Chart understanding data
◆ ◆ ◆ ◆ ◆ ◆ ◆

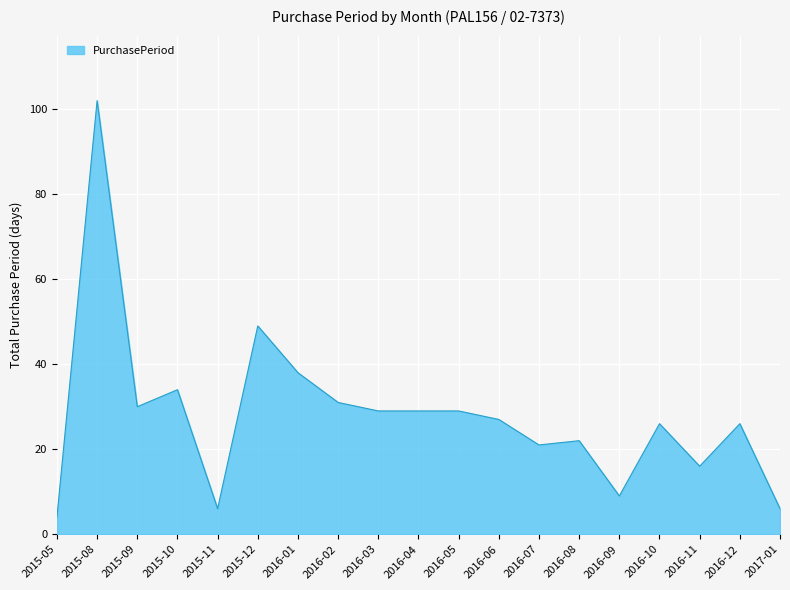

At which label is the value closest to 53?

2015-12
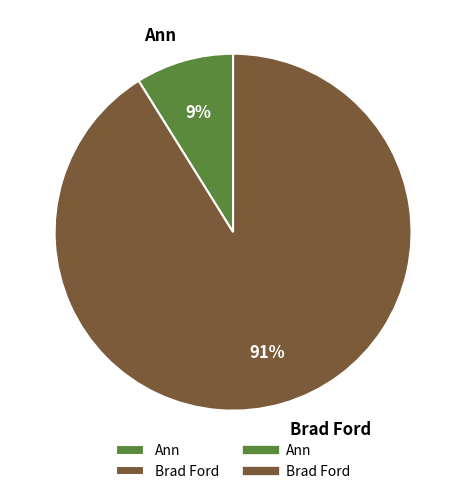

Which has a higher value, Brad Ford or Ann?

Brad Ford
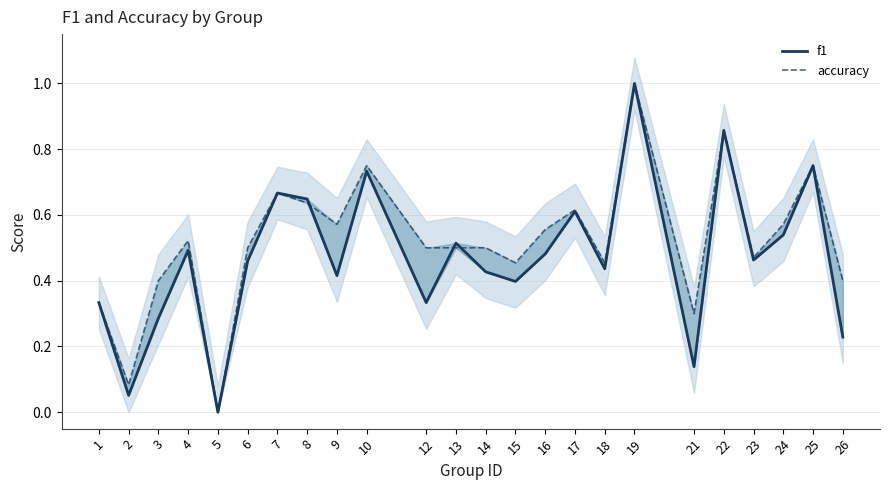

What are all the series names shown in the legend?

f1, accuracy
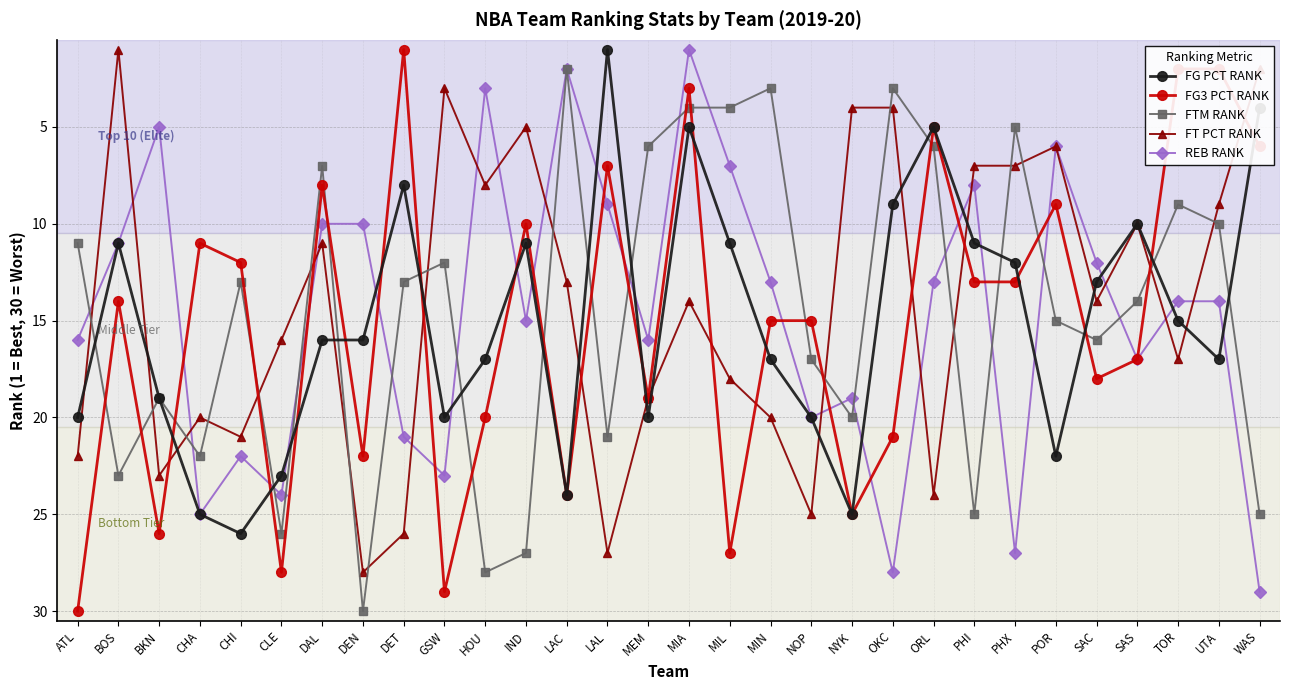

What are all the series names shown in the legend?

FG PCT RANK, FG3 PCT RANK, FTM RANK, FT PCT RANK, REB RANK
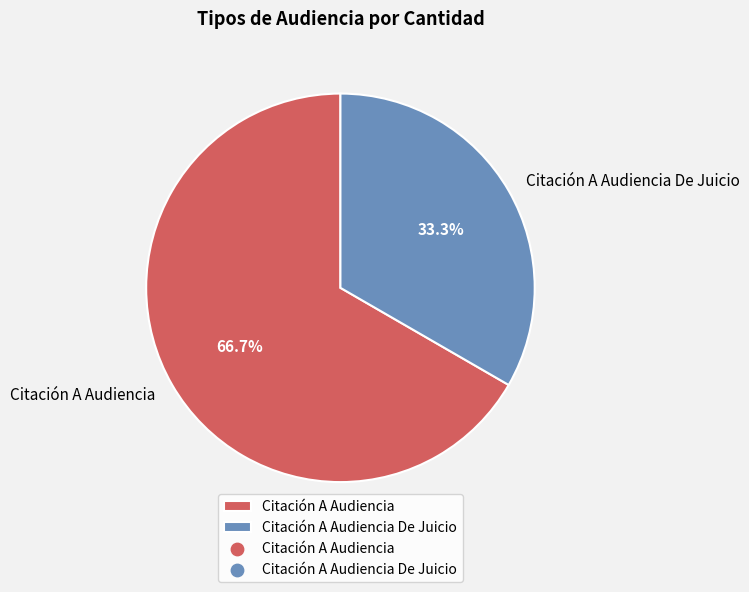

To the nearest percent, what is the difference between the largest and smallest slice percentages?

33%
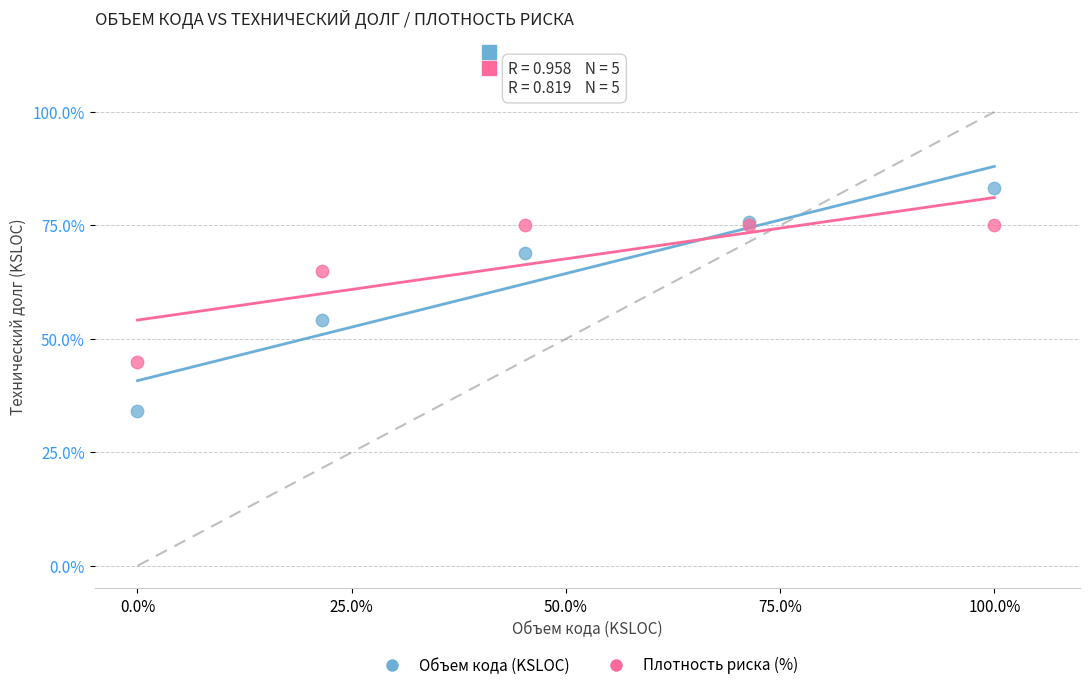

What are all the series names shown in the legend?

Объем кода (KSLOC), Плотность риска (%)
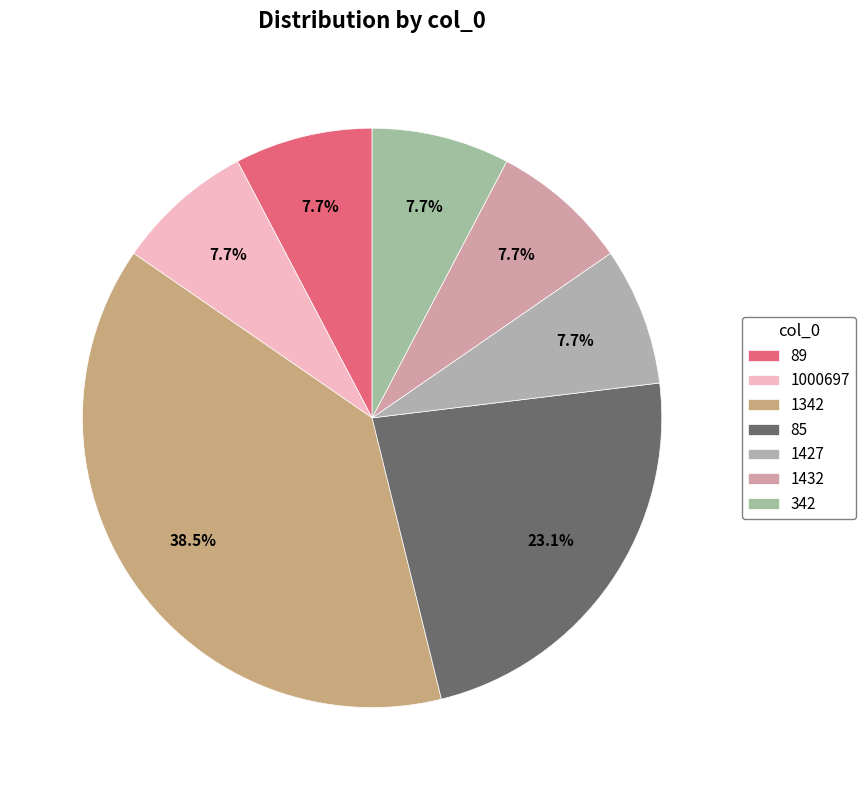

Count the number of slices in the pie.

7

◆ ◆ ◆ ◆ ◆ ◆ ◆

- _Job item_: Rewrite every one of the records above, replacing "series names" with "series labels" wherever it appears and leaving everything else unchanged. Omit the pictures from your answer.

- _Answer to the exercise_:
At which label is the value closest to 53?

2015-12

Which has a higher value, Brad Ford or Ann?

Brad Ford

What are all the series labels shown in the legend?

f1, accuracy

What are all the series labels shown in the legend?

FG PCT RANK, FG3 PCT RANK, FTM RANK, FT PCT RANK, REB RANK

To the nearest percent, what is the difference between the largest and smallest slice percentages?

33%

What are all the series labels shown in the legend?

Объем кода (KSLOC), Плотность риска (%)

Count the number of slices in the pie.

7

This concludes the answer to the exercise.